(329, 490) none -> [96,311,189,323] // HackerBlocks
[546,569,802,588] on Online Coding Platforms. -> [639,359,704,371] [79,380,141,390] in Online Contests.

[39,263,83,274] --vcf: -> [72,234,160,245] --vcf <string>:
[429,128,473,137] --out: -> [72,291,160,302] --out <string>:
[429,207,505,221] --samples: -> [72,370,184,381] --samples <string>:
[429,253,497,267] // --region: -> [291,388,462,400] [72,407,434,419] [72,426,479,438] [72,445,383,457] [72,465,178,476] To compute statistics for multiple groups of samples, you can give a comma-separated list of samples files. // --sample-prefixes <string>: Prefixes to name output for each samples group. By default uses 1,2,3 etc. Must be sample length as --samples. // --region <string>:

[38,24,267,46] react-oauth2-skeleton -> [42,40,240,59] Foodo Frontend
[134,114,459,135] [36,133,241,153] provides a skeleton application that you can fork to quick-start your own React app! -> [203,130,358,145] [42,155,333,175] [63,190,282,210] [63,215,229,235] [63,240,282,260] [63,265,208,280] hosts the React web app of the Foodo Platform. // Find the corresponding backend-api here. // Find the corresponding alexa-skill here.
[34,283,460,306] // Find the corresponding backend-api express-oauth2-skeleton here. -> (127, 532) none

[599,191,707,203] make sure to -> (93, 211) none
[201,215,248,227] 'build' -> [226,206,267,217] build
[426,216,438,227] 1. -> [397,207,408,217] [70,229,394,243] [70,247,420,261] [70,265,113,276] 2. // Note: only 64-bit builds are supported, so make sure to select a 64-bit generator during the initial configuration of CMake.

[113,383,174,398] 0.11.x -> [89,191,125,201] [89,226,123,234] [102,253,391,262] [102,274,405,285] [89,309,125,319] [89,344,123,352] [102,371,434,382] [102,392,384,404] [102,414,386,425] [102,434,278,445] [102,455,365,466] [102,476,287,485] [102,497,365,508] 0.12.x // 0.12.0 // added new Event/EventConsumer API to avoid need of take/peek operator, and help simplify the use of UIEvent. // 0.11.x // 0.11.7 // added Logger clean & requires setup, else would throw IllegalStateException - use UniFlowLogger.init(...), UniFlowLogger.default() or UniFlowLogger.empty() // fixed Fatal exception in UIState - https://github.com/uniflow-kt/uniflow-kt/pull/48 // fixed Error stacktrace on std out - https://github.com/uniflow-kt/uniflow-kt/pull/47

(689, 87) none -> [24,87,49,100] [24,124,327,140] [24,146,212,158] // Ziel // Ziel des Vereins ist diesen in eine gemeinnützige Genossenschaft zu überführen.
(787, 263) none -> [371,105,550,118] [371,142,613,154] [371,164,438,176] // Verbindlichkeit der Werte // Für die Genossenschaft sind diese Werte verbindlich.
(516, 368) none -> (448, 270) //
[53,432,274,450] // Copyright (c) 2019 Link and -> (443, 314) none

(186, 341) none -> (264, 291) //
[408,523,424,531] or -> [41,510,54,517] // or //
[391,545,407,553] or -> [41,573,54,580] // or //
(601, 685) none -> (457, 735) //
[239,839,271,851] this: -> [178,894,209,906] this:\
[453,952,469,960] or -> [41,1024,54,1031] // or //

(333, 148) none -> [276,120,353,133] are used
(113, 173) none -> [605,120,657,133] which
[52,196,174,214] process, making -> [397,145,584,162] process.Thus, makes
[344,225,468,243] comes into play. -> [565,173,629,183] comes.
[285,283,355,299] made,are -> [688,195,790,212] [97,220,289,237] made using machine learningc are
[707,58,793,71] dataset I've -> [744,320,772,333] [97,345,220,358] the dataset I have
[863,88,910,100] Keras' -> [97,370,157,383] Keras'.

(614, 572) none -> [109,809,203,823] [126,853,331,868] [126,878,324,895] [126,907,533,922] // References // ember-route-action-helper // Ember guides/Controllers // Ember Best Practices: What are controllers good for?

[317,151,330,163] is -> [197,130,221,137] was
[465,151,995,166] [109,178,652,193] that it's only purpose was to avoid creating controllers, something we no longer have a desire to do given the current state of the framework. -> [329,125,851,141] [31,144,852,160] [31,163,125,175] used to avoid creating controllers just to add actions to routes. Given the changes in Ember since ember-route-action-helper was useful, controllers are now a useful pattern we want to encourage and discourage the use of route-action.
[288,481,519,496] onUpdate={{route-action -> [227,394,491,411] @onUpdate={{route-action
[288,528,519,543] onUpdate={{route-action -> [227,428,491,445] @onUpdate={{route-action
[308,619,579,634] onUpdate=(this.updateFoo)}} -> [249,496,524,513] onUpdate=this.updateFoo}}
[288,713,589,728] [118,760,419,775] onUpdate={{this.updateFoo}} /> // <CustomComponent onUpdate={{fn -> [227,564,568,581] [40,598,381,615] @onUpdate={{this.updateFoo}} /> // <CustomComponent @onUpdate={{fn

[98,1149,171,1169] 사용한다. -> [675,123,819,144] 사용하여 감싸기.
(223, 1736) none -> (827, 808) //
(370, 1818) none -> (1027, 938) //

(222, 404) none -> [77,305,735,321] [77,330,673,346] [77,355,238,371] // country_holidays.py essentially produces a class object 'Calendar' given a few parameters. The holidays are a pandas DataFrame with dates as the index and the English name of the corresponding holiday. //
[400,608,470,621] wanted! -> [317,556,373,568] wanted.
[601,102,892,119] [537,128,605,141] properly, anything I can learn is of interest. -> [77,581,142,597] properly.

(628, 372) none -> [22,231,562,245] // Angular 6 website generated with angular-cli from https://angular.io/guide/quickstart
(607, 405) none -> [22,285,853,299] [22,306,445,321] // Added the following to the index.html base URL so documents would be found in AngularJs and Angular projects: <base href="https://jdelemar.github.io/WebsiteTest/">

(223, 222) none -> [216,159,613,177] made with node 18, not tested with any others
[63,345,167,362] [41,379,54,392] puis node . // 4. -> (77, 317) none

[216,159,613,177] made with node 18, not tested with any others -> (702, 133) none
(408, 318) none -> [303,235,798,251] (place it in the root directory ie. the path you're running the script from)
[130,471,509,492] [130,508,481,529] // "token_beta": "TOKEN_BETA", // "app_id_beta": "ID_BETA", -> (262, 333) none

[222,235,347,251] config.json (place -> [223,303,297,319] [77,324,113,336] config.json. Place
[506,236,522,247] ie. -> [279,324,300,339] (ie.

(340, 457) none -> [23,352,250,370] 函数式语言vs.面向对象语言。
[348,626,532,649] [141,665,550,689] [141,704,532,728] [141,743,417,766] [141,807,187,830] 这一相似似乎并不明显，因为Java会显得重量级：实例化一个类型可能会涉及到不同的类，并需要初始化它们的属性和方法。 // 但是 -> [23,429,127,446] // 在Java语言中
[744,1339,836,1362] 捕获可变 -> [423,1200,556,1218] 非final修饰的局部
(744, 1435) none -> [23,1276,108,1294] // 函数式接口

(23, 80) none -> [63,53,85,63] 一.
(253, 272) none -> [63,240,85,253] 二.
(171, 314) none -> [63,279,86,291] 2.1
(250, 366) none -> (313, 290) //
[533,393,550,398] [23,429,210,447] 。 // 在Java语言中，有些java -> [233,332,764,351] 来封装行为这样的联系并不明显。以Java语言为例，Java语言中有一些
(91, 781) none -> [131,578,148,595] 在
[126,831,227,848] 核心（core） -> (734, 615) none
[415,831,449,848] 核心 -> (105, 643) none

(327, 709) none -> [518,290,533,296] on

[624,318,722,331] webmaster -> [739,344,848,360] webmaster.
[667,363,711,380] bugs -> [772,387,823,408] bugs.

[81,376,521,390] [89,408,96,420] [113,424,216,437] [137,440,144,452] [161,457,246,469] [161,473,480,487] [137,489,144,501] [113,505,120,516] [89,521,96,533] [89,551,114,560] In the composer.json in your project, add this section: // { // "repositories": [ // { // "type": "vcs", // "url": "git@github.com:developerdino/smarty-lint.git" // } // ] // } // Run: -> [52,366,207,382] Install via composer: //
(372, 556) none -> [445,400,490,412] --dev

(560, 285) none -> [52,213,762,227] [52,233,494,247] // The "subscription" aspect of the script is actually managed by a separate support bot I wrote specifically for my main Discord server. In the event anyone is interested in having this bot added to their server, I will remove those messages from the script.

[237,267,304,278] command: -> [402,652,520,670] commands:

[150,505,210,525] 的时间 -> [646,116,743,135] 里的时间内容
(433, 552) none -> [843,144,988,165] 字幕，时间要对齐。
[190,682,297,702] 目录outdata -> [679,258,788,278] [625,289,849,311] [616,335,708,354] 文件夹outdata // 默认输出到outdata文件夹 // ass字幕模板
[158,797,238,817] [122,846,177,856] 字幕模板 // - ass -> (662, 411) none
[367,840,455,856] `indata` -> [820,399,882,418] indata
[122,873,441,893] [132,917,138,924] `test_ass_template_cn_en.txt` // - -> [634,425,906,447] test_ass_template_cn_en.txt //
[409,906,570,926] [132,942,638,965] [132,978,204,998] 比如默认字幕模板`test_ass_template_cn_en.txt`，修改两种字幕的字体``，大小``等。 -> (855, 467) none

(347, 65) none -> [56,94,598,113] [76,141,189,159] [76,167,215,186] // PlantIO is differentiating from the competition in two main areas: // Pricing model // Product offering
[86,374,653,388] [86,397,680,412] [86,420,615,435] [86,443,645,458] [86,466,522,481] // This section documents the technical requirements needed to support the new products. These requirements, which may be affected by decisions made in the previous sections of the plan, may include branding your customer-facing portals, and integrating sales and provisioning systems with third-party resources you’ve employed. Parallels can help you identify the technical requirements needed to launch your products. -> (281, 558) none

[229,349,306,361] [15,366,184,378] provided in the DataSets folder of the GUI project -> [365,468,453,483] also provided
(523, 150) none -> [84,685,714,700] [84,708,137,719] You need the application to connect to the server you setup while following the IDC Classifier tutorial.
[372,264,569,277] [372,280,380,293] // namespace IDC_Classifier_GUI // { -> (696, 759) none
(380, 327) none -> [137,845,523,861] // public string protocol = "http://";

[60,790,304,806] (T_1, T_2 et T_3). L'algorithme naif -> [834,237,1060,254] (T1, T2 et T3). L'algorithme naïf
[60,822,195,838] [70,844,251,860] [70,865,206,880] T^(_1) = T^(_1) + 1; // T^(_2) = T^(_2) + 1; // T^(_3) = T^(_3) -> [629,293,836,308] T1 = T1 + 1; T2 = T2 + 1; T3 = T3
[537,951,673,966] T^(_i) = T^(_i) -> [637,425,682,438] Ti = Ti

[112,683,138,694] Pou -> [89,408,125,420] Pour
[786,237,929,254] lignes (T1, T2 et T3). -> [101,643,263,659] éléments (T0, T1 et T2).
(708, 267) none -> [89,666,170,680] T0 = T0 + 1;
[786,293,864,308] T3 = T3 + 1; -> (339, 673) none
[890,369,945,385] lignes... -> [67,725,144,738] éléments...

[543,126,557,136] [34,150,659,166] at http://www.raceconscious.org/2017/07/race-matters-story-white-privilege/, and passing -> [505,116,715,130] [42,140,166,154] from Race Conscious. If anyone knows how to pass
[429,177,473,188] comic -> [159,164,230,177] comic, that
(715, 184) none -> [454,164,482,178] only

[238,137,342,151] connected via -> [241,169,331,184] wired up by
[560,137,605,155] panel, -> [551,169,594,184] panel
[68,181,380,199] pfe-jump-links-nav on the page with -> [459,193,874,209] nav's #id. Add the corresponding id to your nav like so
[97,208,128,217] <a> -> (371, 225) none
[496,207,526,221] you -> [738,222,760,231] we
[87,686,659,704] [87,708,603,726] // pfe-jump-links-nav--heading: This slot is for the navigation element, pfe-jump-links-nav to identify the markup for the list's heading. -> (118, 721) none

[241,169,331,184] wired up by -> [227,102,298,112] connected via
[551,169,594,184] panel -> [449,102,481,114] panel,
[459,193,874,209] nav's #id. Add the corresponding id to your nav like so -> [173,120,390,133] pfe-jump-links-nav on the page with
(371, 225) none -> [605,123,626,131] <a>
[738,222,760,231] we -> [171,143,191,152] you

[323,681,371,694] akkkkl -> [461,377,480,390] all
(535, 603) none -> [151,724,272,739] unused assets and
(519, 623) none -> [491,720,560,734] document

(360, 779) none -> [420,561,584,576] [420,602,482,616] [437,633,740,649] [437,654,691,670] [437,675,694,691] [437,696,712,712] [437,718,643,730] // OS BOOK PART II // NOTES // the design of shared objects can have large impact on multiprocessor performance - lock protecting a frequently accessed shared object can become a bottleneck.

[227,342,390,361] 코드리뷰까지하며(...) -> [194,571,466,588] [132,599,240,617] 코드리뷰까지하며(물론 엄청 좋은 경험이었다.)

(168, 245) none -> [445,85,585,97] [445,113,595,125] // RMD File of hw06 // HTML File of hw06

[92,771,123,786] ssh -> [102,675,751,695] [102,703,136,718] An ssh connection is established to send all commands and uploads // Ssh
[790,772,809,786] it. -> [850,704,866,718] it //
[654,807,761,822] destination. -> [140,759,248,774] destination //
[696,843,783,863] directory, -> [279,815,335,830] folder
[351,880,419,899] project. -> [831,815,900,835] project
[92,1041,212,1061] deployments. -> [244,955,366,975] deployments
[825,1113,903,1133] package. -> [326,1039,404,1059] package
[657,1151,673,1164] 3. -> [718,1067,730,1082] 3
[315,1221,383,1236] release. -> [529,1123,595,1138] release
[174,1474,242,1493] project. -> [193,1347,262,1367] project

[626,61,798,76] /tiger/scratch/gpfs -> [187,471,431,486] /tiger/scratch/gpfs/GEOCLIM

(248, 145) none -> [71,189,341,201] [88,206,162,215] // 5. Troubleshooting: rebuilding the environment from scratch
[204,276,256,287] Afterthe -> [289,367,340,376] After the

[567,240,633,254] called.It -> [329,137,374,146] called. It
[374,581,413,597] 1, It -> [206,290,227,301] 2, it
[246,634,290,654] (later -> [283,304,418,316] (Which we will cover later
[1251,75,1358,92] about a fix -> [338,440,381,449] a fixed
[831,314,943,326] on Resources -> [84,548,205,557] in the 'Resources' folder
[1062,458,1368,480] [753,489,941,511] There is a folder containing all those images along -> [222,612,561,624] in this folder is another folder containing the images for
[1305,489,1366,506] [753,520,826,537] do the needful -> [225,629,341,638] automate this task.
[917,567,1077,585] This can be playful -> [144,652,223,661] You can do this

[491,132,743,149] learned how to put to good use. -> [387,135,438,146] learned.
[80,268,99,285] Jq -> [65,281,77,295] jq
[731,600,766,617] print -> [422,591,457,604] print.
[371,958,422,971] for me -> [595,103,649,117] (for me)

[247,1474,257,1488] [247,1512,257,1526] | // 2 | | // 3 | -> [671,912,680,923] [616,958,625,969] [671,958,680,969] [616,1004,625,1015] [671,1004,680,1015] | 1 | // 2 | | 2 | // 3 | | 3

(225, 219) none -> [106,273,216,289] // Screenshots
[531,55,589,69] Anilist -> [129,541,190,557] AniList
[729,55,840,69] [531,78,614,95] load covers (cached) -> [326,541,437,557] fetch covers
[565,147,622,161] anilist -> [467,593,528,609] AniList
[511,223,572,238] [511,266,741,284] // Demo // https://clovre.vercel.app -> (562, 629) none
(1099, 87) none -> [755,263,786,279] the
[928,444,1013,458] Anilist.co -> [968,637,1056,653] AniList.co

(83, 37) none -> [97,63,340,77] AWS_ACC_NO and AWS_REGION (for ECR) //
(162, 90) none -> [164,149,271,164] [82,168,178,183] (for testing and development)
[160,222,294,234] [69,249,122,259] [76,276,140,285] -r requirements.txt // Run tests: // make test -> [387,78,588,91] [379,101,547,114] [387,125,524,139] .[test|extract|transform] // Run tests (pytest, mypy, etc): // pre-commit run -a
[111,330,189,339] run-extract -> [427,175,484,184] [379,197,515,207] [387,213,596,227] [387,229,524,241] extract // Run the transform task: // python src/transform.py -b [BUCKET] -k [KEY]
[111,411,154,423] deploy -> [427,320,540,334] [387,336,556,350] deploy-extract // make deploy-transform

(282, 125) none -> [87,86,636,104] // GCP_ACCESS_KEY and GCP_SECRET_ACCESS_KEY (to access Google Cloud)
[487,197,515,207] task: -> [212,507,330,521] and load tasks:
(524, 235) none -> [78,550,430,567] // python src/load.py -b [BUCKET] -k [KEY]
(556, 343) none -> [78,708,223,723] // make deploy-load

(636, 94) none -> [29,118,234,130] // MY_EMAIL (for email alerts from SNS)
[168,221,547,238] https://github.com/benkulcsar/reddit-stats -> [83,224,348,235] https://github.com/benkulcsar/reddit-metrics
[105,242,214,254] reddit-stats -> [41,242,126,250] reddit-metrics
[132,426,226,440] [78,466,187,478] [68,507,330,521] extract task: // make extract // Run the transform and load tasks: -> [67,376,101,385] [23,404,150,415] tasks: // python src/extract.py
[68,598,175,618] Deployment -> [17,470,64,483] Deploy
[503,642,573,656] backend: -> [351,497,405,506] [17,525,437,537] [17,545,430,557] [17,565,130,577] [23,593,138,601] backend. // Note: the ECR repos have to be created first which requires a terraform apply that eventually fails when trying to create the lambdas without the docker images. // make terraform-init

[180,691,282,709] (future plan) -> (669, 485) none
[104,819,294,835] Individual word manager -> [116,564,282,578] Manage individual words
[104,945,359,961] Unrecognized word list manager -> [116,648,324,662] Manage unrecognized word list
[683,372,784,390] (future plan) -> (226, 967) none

__AIM OF THE EXERCISE__. Collect each line above holding the string "samples".

__EXERCISE RESPONSE__.
[429,207,505,221] --samples: -> [72,370,184,381] --samples <string>:
[429,253,497,267] // --region: -> [291,388,462,400] [72,407,434,419] [72,426,479,438] [72,445,383,457] [72,465,178,476] To compute statistics for multiple groups of samples, you can give a comma-separated list of samples files. // --sample-prefixes <string>: Prefixes to name output for each samples group. By default uses 1,2,3 etc. Must be sample length as --samples. // --region <string>:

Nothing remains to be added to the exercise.